Directive: Switch "Red Bull" to "Monster" in the lines running from the one containing "The value of" through the end of the records, and write out only those lines with all else unchanged.

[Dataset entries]
____________________
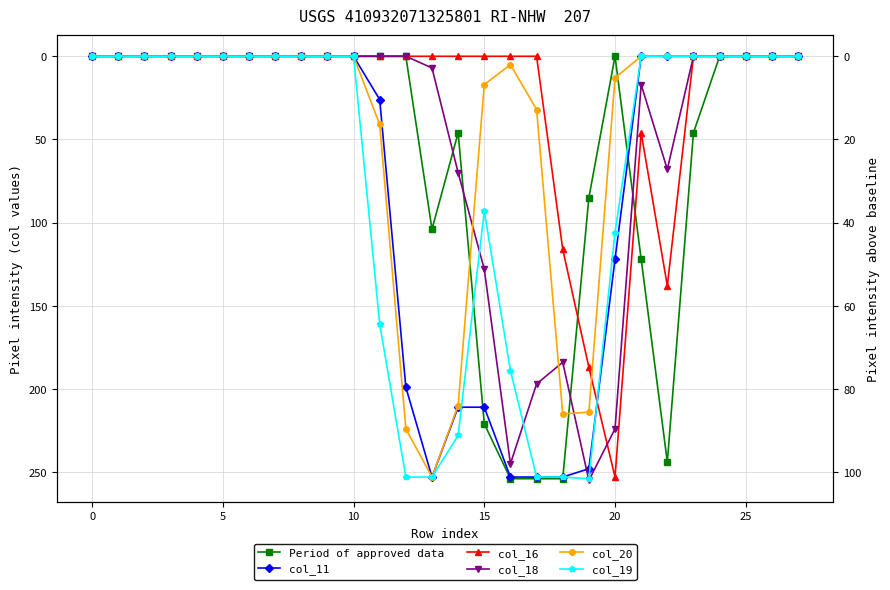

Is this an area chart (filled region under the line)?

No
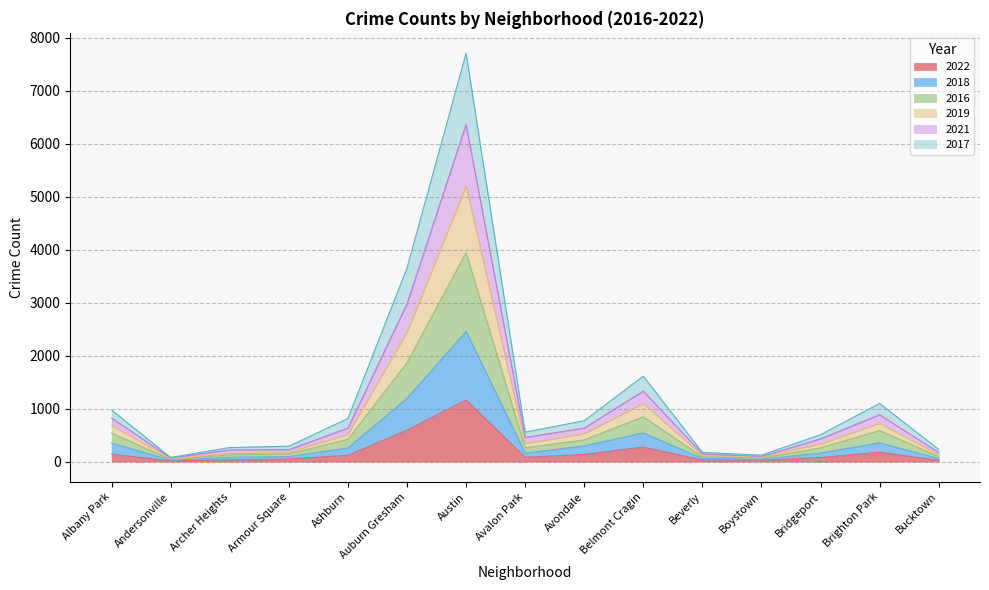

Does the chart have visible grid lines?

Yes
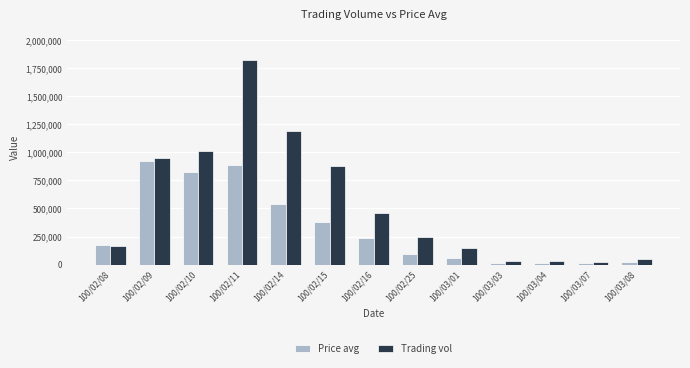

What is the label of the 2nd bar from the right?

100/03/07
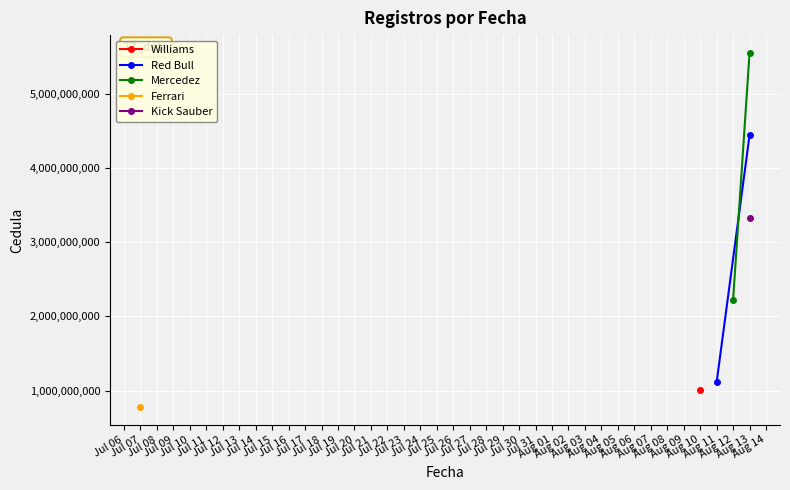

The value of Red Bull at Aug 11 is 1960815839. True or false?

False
____________________
Output below:
The value of Monster at Aug 11 is 1960815839. True or false?

False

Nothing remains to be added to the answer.